Selected extract

————————

Javi is careful to avoid criticizing people and so he mentions key things he “gleans” from it. Not being a farmer, I have to ask him to define the word "glean" and he says, “I think it's about taking the leftovers after everyone is finished. So, I guess it's the other way around. I picked what I liked best and dropped the rest.”
After awhile, though, he tells me, “I just wish people had been a little more vulnerable, that's all.
Teaching is messy and confusing and, if we're honest, really hard.”
“What would you ave wanted a speaker to do?”
“Everyone shows us exemplars or they hand out the best possible work from all of their classes. I would have pointed to some mediocre work and asked people what we, as teachers, could have done to prevent the mediocrity. We would have talked about it together and shared our own expertise. I mean, it's crazy to think that I'd be the only expert in a room.”
“I know what you mean. After awhile, it feels like Sports Center, where no drops a ground ball. You start thinking through this lens of perfection and if you're not careful you end up leaving a conference either dejected or with this false notion that you can create perfection in your classroom."
"Even the terminology starts to grate on your nerves. Everything is 'cutting edge.' Wow, so it's a program that can show you visually how many words are being used.” Javi's right. A flying car that shoots lasers is cutting edge. Splitting an atom is cutting edge. A stop-animation program is probably not cutting edge. Novel, but not revolutionary.
“Everyone wants something great and revolutionary,” I add. “Revolutions are bloody ordeals. I just want my students to read better.”
Javi is a humble teacher. He's never written a how-to book of the Essential Fifty-Five. (If there are really fifty-five, can they all be essential?) However, he knows his students well and despite the language barrier his ELL students have deep classroom discussions that often surpass the expectations of an honors class. Javi does service projects and documentaries and holds debates with his students. Yet, if you ask him what he's doing to make a difference, he'll speak honestly about his mistakes.

————————

Dataset content
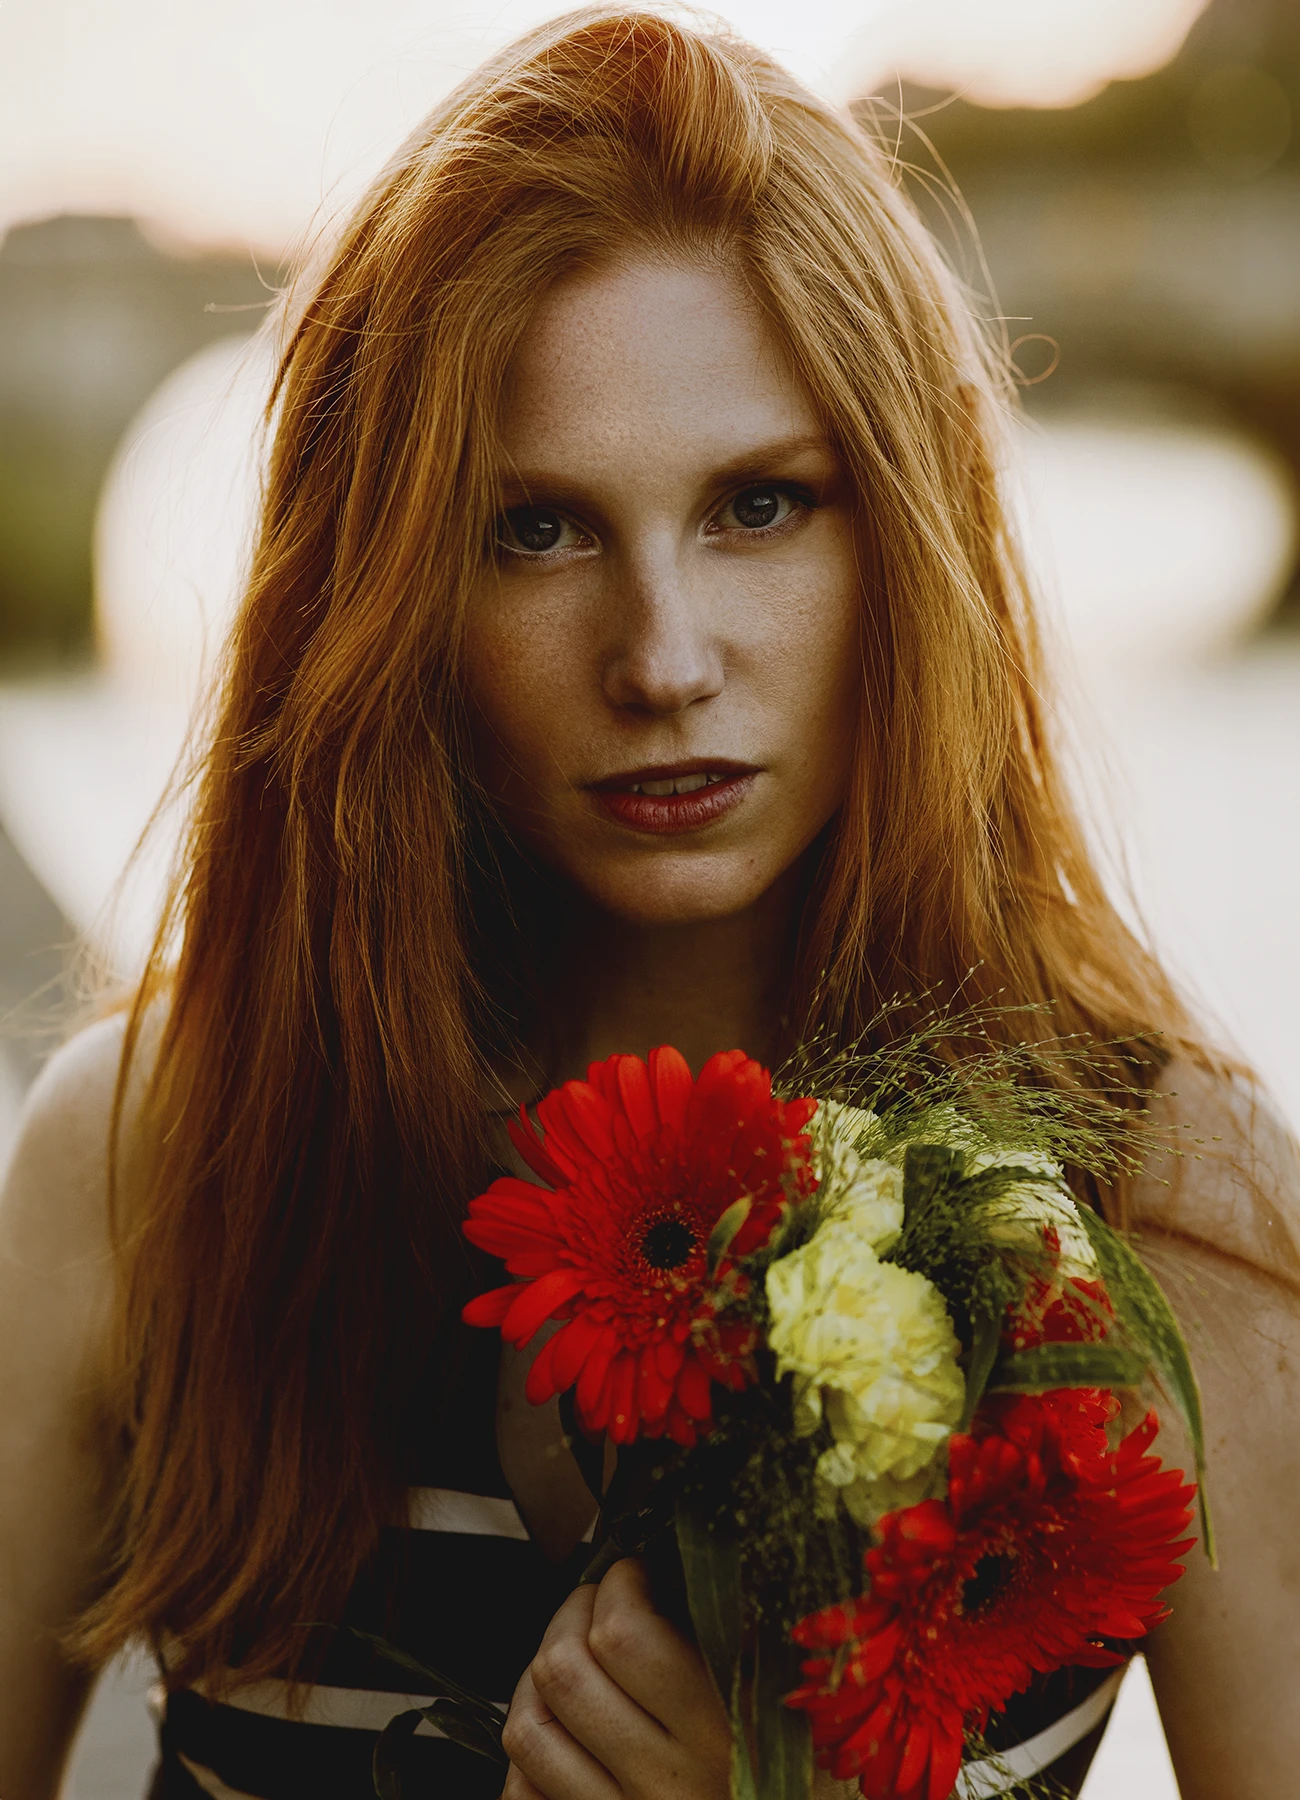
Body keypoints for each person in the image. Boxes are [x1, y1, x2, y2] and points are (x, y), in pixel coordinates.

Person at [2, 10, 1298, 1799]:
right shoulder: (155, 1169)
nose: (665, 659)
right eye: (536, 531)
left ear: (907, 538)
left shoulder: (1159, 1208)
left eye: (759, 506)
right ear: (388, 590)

————————

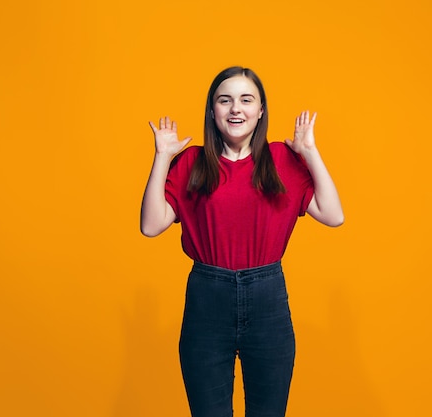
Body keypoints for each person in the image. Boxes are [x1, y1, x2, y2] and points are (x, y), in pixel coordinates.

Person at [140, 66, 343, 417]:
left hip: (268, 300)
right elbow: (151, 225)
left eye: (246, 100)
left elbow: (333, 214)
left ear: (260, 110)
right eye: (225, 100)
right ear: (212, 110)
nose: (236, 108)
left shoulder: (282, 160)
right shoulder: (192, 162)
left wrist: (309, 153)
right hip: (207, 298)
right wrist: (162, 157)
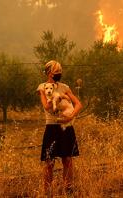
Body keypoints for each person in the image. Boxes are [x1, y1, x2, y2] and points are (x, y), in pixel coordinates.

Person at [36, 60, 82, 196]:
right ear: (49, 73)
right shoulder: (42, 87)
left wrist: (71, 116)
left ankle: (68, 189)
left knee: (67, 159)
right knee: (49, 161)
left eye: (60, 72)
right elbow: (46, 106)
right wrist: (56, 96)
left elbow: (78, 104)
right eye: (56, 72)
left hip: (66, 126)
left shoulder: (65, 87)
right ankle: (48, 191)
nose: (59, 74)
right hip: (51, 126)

————————

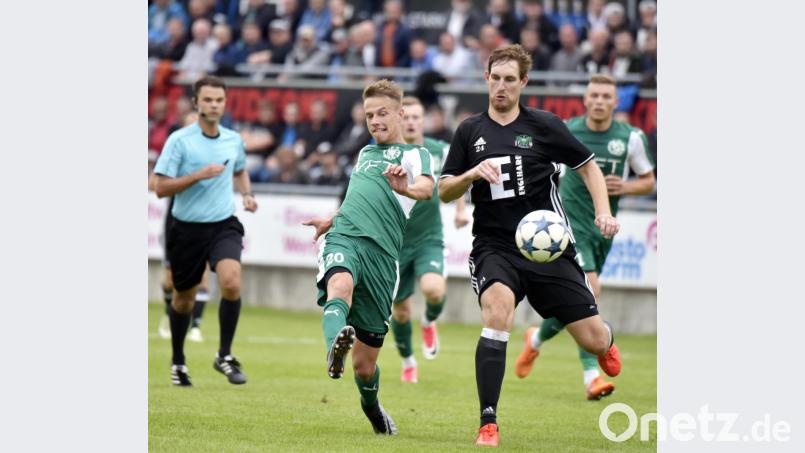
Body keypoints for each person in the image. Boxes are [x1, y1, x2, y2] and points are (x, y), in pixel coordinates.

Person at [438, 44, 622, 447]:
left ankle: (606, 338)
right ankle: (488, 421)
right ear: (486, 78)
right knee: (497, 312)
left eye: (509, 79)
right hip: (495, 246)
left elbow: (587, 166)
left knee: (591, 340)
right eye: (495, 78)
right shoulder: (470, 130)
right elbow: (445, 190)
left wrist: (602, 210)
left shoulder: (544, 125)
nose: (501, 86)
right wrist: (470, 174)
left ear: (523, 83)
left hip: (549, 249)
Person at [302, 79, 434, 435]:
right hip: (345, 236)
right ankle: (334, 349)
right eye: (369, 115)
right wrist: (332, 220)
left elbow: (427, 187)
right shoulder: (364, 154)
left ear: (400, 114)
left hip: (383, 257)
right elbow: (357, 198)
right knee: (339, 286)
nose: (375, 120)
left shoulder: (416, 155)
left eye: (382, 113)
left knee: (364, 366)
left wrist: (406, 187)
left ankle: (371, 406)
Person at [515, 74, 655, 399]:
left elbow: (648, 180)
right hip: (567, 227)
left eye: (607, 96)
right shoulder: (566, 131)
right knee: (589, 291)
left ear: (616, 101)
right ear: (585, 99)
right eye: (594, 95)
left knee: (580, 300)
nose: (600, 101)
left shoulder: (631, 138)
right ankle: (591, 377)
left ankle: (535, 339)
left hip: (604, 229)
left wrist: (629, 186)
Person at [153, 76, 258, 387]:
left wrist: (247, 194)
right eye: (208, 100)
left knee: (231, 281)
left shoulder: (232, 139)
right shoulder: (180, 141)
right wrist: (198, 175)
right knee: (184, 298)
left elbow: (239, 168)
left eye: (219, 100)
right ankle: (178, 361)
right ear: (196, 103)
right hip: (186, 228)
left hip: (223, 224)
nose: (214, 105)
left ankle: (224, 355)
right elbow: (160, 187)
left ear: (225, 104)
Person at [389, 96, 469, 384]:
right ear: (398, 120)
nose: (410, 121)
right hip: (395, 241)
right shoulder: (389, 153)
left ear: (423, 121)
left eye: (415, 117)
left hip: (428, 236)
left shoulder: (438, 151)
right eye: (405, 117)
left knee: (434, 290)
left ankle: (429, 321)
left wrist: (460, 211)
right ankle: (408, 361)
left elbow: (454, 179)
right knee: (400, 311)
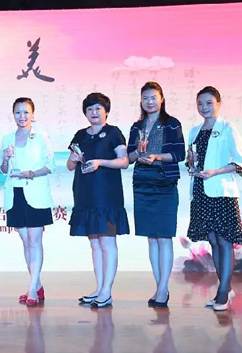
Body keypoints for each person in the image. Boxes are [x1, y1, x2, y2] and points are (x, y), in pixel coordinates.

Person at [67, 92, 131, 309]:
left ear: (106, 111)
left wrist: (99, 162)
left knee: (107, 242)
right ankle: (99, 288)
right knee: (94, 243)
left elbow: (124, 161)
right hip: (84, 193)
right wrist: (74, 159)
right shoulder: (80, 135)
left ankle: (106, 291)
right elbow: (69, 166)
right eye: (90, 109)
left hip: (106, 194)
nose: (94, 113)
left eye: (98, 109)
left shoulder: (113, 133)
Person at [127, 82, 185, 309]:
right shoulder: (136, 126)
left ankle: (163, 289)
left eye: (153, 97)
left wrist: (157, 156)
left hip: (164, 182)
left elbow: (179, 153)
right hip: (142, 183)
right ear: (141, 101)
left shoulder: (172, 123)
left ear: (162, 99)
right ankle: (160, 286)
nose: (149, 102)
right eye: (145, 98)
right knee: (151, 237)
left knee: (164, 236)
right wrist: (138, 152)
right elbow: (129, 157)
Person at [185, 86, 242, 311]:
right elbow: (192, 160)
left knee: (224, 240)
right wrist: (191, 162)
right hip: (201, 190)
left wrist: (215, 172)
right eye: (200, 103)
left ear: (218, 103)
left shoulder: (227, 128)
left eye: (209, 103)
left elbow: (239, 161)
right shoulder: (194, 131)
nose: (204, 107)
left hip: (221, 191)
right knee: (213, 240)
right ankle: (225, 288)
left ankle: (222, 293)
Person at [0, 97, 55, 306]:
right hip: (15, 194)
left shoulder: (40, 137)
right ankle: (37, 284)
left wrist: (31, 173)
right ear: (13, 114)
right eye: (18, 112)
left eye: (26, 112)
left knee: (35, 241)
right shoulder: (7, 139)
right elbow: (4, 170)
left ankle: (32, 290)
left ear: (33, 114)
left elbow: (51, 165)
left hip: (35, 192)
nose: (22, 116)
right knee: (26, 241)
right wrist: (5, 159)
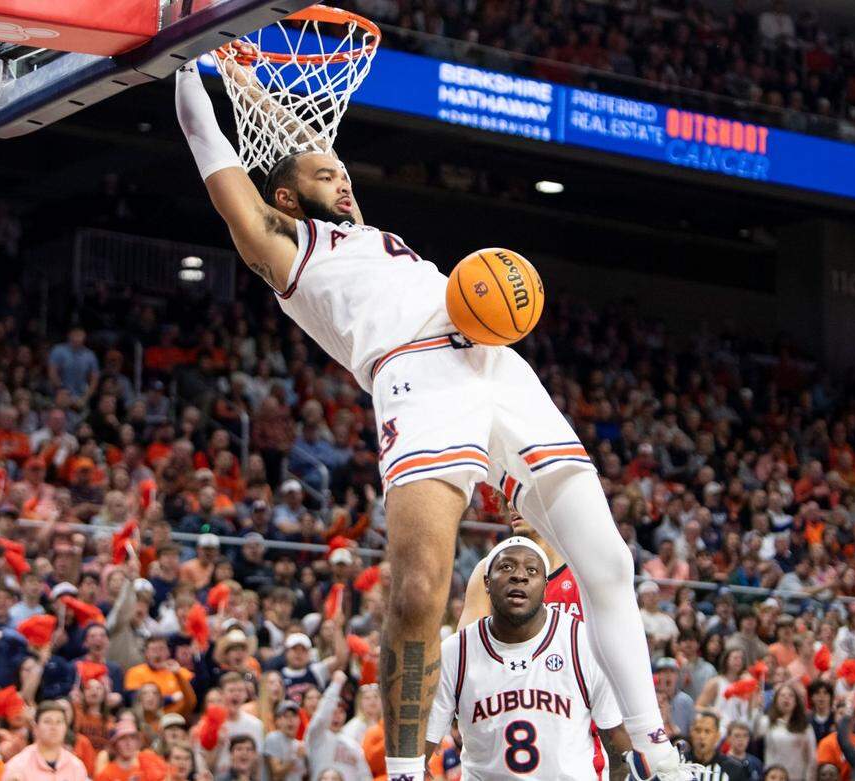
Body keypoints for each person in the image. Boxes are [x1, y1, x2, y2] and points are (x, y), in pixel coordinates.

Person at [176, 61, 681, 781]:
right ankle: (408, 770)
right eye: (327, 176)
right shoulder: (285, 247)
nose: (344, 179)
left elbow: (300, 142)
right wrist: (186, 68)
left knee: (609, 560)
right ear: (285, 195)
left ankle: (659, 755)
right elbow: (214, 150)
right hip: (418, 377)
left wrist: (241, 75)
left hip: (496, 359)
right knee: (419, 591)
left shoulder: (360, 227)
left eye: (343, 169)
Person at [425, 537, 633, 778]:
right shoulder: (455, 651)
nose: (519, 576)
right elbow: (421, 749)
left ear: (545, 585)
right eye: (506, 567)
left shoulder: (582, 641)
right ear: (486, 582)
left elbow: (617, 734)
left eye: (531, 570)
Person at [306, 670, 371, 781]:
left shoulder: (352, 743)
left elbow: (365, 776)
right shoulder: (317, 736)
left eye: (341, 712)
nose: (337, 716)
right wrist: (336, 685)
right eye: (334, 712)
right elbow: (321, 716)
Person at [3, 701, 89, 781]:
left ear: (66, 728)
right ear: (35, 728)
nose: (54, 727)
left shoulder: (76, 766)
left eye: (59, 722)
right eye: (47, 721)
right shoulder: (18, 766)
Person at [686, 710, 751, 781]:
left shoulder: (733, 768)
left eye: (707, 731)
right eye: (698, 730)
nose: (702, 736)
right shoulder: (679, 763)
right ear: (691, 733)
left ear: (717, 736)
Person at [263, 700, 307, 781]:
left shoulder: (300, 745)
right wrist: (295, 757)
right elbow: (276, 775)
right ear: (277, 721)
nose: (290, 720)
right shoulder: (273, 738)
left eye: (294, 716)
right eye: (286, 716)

————————

Problem requirements
Carry on the passage about Javi and teaching conferences, starting right after its last sentence.

Solved problem
Javi makes a difference because he is humble. It's counterintuitive, I admit, but he's a phenomenal teacher because he doesn't have seven steps and eight keys and forty essentials. He offers himself and as a result, the students love him and learn from him.
* * *
I'm not against practical advice. I've bought books with seven steps or nine keys and sometimes they work. Sometimes. I'm not against conference speakers, either. I've known humble speakers who provide honest insights about teaching.
My issue is more with myself. See, if I start reading too many of practical guides, I turn toward the Sports Center mentality. I get arrogant. I start believing I have the secret formula, the best ideas, the perfect classroom. I tell myself that I'm thinking outside the box when, in fact, that very phrase is so cliché it fits well within a box. What happens is an ugly spiral of self-competition and goal-driven directives to try and validate my existence as a teacher. I teach out of shame.
It can get worse. I once gave a presentation called Social Studies 2.0, where I provided insights about all the paradigm shifts that we need to make in history classes. People seemed interested and I fed off their excitement. When it was over, a friend offered his critique. “It was interesting. Parts were actually pretty funny. It was missing one element, though.”
“What's that?”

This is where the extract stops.